Achille Mbembe ha escrito que lo más característico de la pandemia es que “cada cual se ha vuelto un arma”. Todos detentamos en nuestro cuerpo la potencia de matar. El poder soberano de “hacer morir” se democratiza: cada uno somos ahora una pequeña bomba nuclear. La disuasión se vuelve entonces también horizontal.
Sería el lado oscuro de la interdependencia en la que se ha puesto tanto énfasis en los últimos tiempos: como todos podemos darnos la muerte, debemos disuadirnos unos a otros, vigilarnos y controlarnos, en la desconfianza de base, en la delación generalizada, en la interiorización colectiva y militante de las normas impuestas exteriormente.
El nuevo equilibrio del terror nos hace a todos protagonistas y no sólo espectadores. Disuasión distribuida, reticular, descentralizada, autogestionada. Una sociedad de sospechosos, con el Estado en la cabeza de cada cual.
No sabemos quién está contaminado, podría ser cualquiera. Aunque unos son más sospechosos que otros: los que no pueden quedarse en casa, los que viven dependientes de un vínculo social amplio, los que no tienen los hábitos necesarios de higiene, los pobres, los migrantes, los otros. ¡No tocar, peligro de muerte!
Este sería el llamado “elemento moral de la guerra”: la producción de subjetividades activamente obedientes, la educación de la especie por y para la guerra.

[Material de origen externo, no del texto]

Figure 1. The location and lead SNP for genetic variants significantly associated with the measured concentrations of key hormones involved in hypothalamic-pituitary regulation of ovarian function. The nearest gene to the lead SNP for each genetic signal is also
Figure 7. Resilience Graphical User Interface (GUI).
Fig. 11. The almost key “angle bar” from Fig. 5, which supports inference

“Obediencia o fin del mundo” es un caso extremo de lo que Isabelle Stengers llama las “alternativas infernales”. ¿En qué consisten?

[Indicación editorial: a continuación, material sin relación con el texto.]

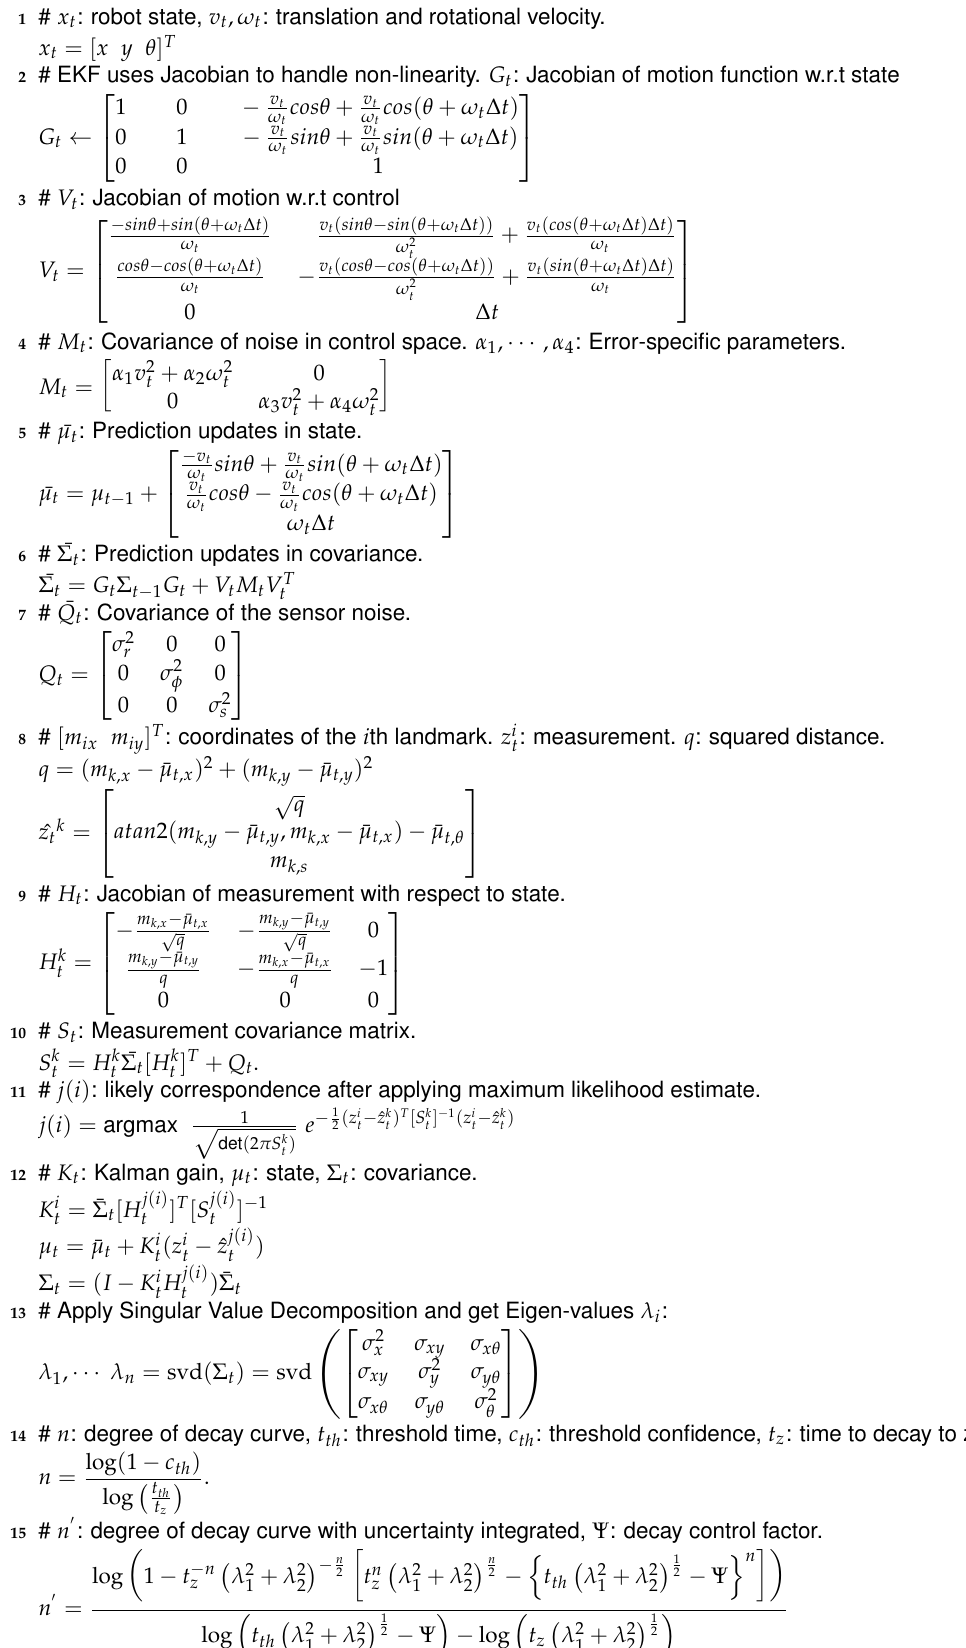
Algorithm 2: Uncertainty Integrated Confidence Decay with Extended Kalman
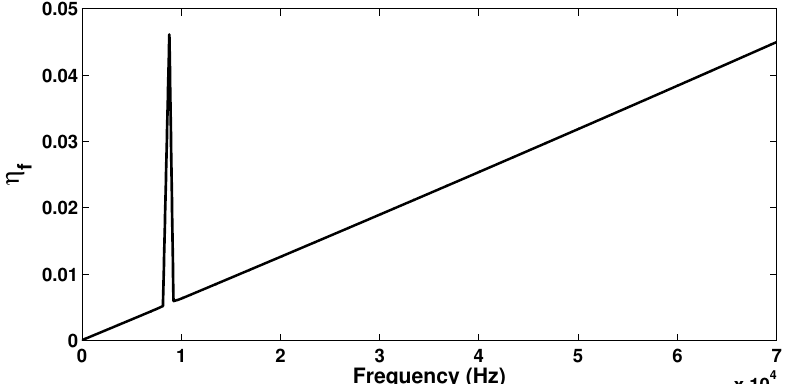
Figure 7. The frequency-dependent total loss factor for the flexural wave propagating within the laminate with a shunted piezoelectric patch and C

La alternativa infernal es un tipo de descripción de la situación que sólo propone resignación o muerte, un tipo de “realismo” que sólo plantea como opciones la sumisión o el desastre.
¿Cómo escapar? No se trata de “criticar” la alternativa infernal como si fuese una mentira, una ilusión, una manipulación. En el caso del virus, por ejemplo, denunciar una conspiración, la fabricación de un problema, etc. No es así, la alternativa infernal es una cuestión muy práctica que funciona concretamente, bloqueando toda alternativa, cortando las conexiones, inhibiendo el pensamiento.
De la alternativa infernal sólo puede salirse “por el medio”, a través de la apertura de “trayectos de aprendizaje” donde nos hacemos capaces de pensar y sentir de otro modo, de abrir e inventar una posibilidad inédita. Una descripción de la situación que nos requiera, no como víctimas o espectadores paralizados por el terror, sino como sujetos capaces de aprender algo nuevo y actuar. Inventar lo que era inconcebible, maneras de escapar por la tangente de los chantajes que nos convierten en rehenes. Como hicieron en su día, por ejemplo, los enfermos de SIDA atrapados en la alternativa infernal entre un poder médico que los negaba como sujetos y la muerte segura.
Una tangente entre confinamiento vertical-policial o colapso de la sanidad pública, entre vuelta a la normalidad o empobrecimiento general, entre paranoia o irresponsabilidad en el cuidado, etc. Esas tangentes no son nunca simplemente críticas, sino pragmáticas, experimentales, concretas, arriesgadas. Sí arriesgadas, porque no hay que olvidar que los límites de la alternativa infernal están fijados en nosotros por el terror.
El terror, como forma de gobierno, está profundamente inscrito en la cultura occidental, según analiza el pensador argentino León Rozitchner. En la primera inserción en el mundo de la psique a través de amenaza de castración del Edipo, en la violencia expropiadora que está siempre detrás de la economía capitalista, en la guerra como recurso de la política cuando los de abajo desafían abiertamente el poder (golpe de Estado)…
El terror penetra en los cuerpos, rompe los vínculos, inhibe las pulsiones colectivas de resistencia, nos disuade físicamente. Desplazar esos límites, librarse de la marca del terror en nuestra carne y nuestro pensamiento, implica en primer lugar un atravesamiento de la angustia, una reactivación del cuerpo singular y colectivo. Hacer de la interdependencia una fuerza, de la incertidumbre una potencia, del agujero un pasaje.